For this reason, it seems more natural to identify $H^{-m}$ with the dual of $H^m$ than to identify $H^m$ with its own dual. However, you can go ahead and identify any Sobolev space with the dual of any other just by inserting a suitable power of $1+|\xi|^2$ in the integral defining the pairing between the two.
Rather than coming straight out and answering your question, I'll leave it to you to ponder the consequences of the above.
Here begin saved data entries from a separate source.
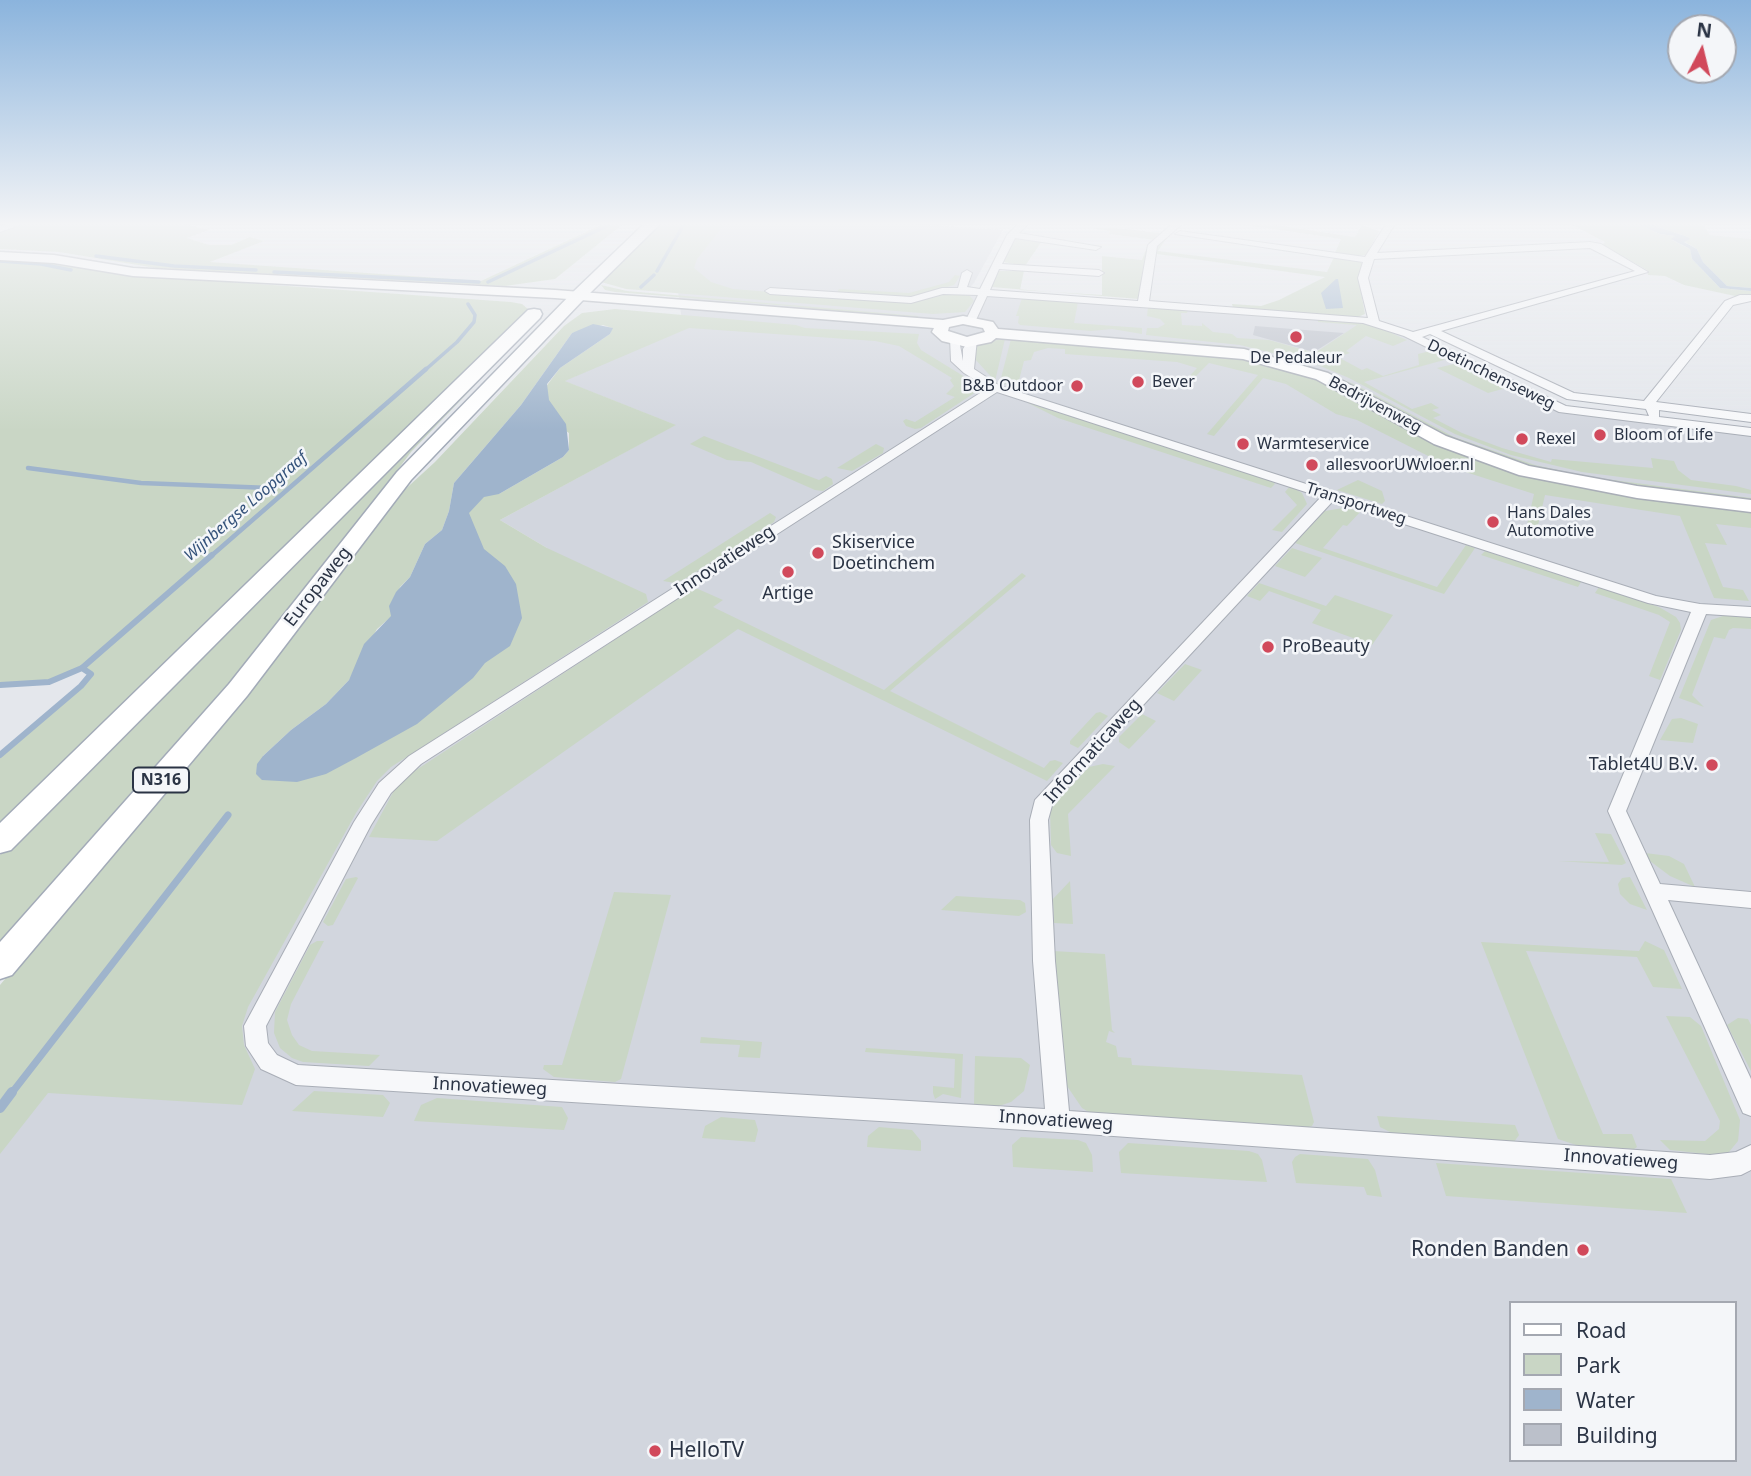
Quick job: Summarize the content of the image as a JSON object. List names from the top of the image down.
{
  "streets": {
    "main road": ["Bedrijvenweg", "Europaweg", "N316"],
    "street": [
      "Doetinchemseweg",
      "Transportweg",
      "Innovatieweg",
      "Informaticaweg"
    ]
  },
  "crossings": [
    ["Transportweg", "Innovatieweg"],
    ["Transportweg", "Informaticaweg"],
    ["Innovatieweg", "Informaticaweg"]
  ],
  "water": ["Wijnbergse Loopgraaf"],
  "places": [
    "De Pedaleur",
    "Bever",
    "B&B Outdoor",
    "Bloom of Life",
    "Rexel",
    "Warmteservice",
    "allesvoorUWvloer.nl",
    "Hans Dales Automotive",
    "Skiservice Doetinchem",
    "Artige",
    "ProBeauty",
    "Tablet4U B.V.",
    "Ronden Banden",
    "HelloTV"
  ],
  "legend": [
    "Road",
    "Park",
    "Water",
    "Building"
  ],
  "north": "top"
}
In particular, note that you we embed and identify you have to keep careful track of what space you have identified with whose dual, or you will be endlessly befuddled.
Addendum: To spell out a more direct answer to your question, $\langle\cdot,\cdot\rangle_m$ can identify $H^{m+\sigma}$ with the dual of $H^{m-\sigma}$, since we can write $$\langle u,v\rangle_m=\int \hat u(\xi)(1+|\xi|^2)^{(m-\sigma)/2}\cdot\bar{\hat v}(\xi)(1+|\xi|^2)^{(m+\sigma)/2}\,d\xi$$ where I have split the integrand into a product of two $L^2$ functions.
Edit: Changed a couple $\hat{\bar v}$ into $\bar{\hat v}$.